After the pandemic began and many artists lost access to the venues that bring them financial stability, the Velma V. Morrison Center, Treefort Music Fest and the Boise City Department of Arts & History created the COVID Cultural Commissioning Fund to provide $1,000 grants for local artists to explore the pandemic’s impact on themselves and their communities.

Abaya, who had already been working on her first solo album, applied with the vision of creating music videos for an EP of songs about her experience in the pandemic titled “Quaranmood.” The project was released on Oct. 25 and covers three songs in a timeline of response to suddenly having to isolate herself from others. The first is spending time in the joy and novelty of having free time at home.

“One minute I’m thinking I’m having a fun time baking bread, and everything’s great,” Abaya said of the first track, “Haute Hermit.” 

That moment was fleeting for Abaya and quickly spiraled into boredom and anxiety. On the second song, those feelings swell.

“The second song is called ‘Spatial Therapy’ and that’s about the loneliness and the confusion and the impatience and just the bummer of it all, so it’s the bummer song,” Abaya said. “It’s the sad girl song.”

The last song, “No Ill Will,” is about accepting the situation and feeling a sense of unity with others in such unexpected circumstances, as well as arriving at a personal space where she held no grudges. 

The song fits within the larger pandemic: at the time Abaya wrote “No Ill Will,” New York City was the center of the American outbreak. She read a New York Times headline that stuck with her and eventually became the opening lyric on “No Ill Will”: “We take the dead from morning until night.” That is one way that the monumental human losses to the pandemic found their way into the backdrop of Abaya’s art, and that aspect of the pandemic’s legacy is still undecided.

“We don’t talk about how many people are dying anymore, like it’s just so normalized,” Abaya said. “At first people were kind of grieving that life was different as we knew it. But actually grieving for what is actually happening? I haven’t seen a lot of that.”

Much of the uncertainty at the beginning of the pandemic has yet to fade, but its effects on art will be lasting, said Corless-Smith, specifically among those who delved into art to pass their time.

“It’ll be interesting to see what happens moving forward in terms of people’s engagement with art — was it a temporary cathartic release, or was it truthfully a new kind of awareness and investment?” Corless-Smith said. “I suppose that’ll depend on the individual.”

A self-described romantic, Cunningham noted that after the Black Death in mid-14th century Europe, artists created the Renaissance and changed modern history. Aware that art has been shifting into digital realms for years, Cunningham wants her students — like the ones who contributed to the “Quarantine Survival Kit” — to embrace that shift.

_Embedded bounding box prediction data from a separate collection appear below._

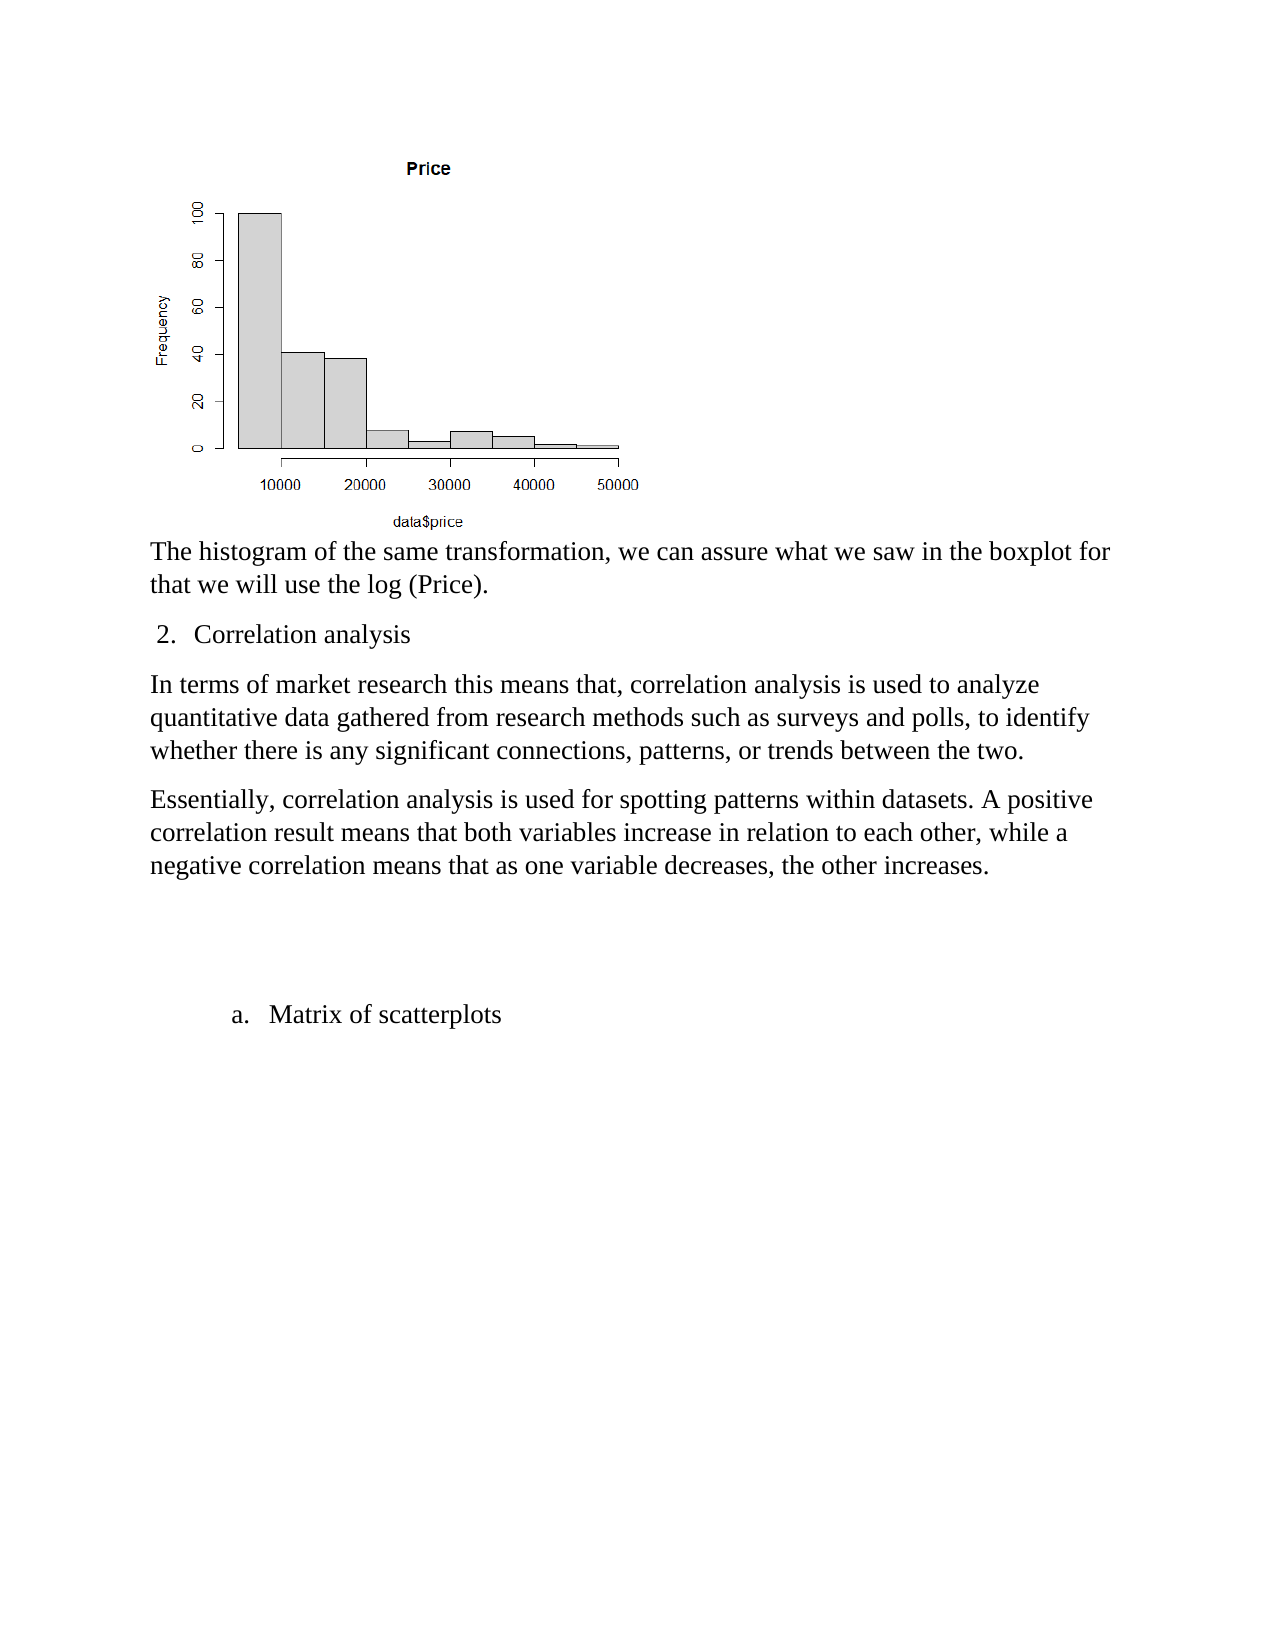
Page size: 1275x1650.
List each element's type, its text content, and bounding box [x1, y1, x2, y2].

text Essentially, correlation analysis is used for spotting patterns within datasets. A positive correlation result means that both variables increase in relation to each other, while a negative correlation means that as one variable decreases, the other increases. [150, 784, 1125, 881]
picture [150, 150, 645, 534]
text In terms of market research this means that, correlation analysis is used to analyze quantitative data gathered from research methods such as surveys and polls, to identify whether there is any significant connections, patterns, or trends between the two. [150, 668, 1125, 765]
list Matrix of scatterplots [231, 998, 1125, 1029]
list Correlation analysis [156, 618, 1125, 649]
text The histogram of the same transformation, we can assure what we saw in the boxplot for that we will use the log (Price). [150, 150, 1125, 599]
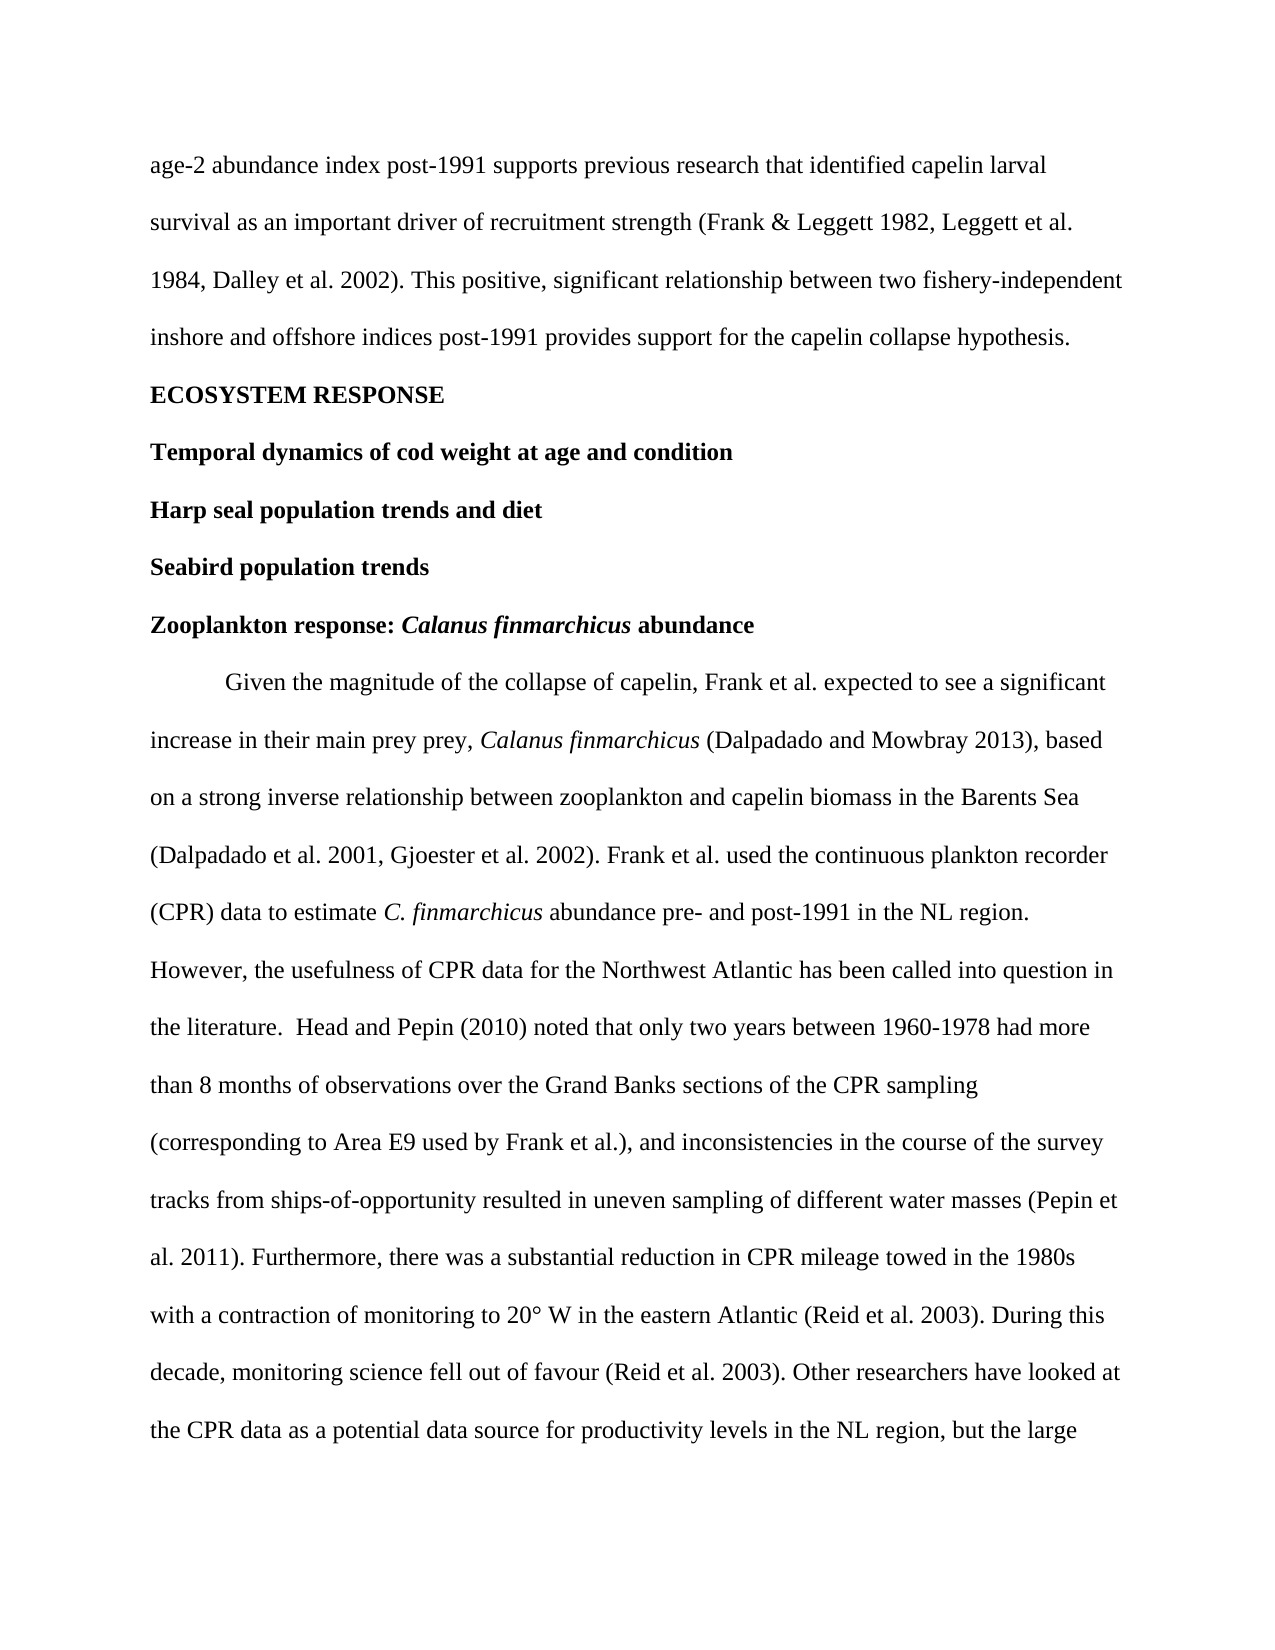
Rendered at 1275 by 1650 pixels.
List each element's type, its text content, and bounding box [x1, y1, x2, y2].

text ECOSYSTEM RESPONSE [150, 380, 1125, 409]
text Temporal dynamics of cod weight at age and condition [150, 437, 1125, 466]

Whether we emerge from the coronavirus pandemic in 2021 or 2030 with an artistic renaissance or the buck stops with Avenue Beat’s “F2020,” art — be it poetry, painting, photography, TikTok or something as of yet unconceived — has given many people tools to cope with the extraordinary pressures of 2020.

“I believe in our ability to reach a multitude and to communicate beyond conflict or communicate through conflict and to reach people’s hearts and minds in ways that a lot of other things don’t have the capability to,” Cunningham said. “I mean, so much of art can be political, art can be therapy, art can help give visionary quality to things that don’t exist.”